We have a fundamental misunderstanding of how our schools operate. We tell ourselves they are a public service, yet we force them to run like a failing business. This isn't just an "educational" problem; it's a structural accounting error that is hurting our children.
The Problem: The Unfunded Mandate
Under federal law (IDEA), every child is entitled to a "Free Appropriate Public Education" (FAPE). This is a moral and legal win. However, the federal government only pays for about 13% of what they promised to cover.
Imagine a business where the CEO mandates a $100,000 product line but only gives the manager $13,000 to build it. The manager has to take that money from the art department, the library, and the playground. This is why your school’s budget feels like a zero-sum game.
The "Market" Without the Revenue
Because we fund schools through property taxes, districts "compete" for families. If a district becomes "too expensive" due to high special education needs, the tax base leaves, and the budget collapses. This creates a "scarcity mindset" where neurodiverse children are seen as a "liability" on a spreadsheet rather than a human asset to our community.

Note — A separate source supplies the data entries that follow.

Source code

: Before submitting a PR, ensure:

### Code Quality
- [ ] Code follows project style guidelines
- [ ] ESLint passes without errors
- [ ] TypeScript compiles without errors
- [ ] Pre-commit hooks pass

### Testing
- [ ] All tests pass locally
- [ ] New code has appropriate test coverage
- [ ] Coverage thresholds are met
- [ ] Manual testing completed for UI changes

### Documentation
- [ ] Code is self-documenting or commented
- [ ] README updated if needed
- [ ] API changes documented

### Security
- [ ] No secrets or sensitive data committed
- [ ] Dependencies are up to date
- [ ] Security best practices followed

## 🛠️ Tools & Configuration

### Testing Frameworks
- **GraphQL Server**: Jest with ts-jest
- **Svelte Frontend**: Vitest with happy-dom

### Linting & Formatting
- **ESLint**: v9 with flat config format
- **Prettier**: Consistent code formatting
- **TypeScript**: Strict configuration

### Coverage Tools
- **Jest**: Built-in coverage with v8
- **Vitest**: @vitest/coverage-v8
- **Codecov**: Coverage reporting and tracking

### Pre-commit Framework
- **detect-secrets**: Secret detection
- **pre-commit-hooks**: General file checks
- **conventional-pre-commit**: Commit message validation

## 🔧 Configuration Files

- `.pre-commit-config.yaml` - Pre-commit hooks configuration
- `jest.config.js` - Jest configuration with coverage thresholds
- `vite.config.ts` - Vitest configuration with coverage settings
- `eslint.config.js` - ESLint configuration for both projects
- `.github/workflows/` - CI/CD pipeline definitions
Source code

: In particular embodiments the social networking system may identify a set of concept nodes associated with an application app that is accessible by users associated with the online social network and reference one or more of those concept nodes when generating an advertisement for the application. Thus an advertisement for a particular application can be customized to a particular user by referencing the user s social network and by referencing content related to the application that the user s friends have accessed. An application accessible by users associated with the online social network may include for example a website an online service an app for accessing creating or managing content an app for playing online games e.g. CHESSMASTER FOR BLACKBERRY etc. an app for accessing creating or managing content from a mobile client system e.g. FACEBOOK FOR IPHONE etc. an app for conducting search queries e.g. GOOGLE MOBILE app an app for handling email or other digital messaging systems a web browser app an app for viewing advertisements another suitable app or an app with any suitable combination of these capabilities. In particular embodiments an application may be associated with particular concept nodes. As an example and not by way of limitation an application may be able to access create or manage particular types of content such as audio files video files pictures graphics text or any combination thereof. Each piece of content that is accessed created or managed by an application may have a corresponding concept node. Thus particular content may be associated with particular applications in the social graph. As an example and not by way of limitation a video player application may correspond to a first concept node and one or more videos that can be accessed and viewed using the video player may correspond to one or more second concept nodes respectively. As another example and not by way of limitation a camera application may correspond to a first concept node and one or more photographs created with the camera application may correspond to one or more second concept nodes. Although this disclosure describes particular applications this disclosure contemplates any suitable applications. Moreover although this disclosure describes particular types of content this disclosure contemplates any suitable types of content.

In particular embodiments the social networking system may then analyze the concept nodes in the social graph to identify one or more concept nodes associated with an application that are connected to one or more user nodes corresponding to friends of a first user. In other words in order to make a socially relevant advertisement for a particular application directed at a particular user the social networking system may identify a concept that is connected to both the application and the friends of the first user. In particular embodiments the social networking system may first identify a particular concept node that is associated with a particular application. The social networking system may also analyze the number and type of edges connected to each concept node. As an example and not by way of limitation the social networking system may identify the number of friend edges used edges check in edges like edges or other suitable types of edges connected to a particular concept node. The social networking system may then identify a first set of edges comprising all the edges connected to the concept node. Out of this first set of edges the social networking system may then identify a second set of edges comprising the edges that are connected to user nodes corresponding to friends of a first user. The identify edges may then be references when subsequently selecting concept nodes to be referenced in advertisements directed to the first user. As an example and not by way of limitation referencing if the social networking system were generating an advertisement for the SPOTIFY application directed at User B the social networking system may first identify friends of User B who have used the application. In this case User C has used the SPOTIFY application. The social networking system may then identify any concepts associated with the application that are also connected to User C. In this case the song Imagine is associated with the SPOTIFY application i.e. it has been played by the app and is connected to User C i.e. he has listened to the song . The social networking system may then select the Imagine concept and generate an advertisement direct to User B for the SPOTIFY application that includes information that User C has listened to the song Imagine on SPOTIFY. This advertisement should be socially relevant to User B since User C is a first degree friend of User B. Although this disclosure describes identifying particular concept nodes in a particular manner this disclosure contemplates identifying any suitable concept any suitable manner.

The Systemic Solution: Three Pillars of Change
Fully Fund the IDEA (The 40% Promise): Congress must fulfill its 50-year-old promise. If the federal government covers its 40% share, local districts would suddenly have billions of dollars "freed up" for libraries, arts, and teacher raises without raising local taxes.
Decouple Special Ed from Property Taxes: High-cost student placements (like the $100k/year examples) should be funded by a Statewide or National Risk Pool, not a single neighborhood’s tax base. This prevents one student's needs from bankrupting a local school's general fund.
Shift to Life-Cycle Accounting: We must stop demanding that schools "balance the books" every 12 months.
Education is a 20-year investment. Operating at a "loss" today in early literacy is a "profit" for the state tomorrow in a more capable workforce.
The Bottom Line: Our schools don't have a spending problem; they have a funding architecture problem. It is time to stop treating our children like line items and start treating education like the vital infrastructure it is.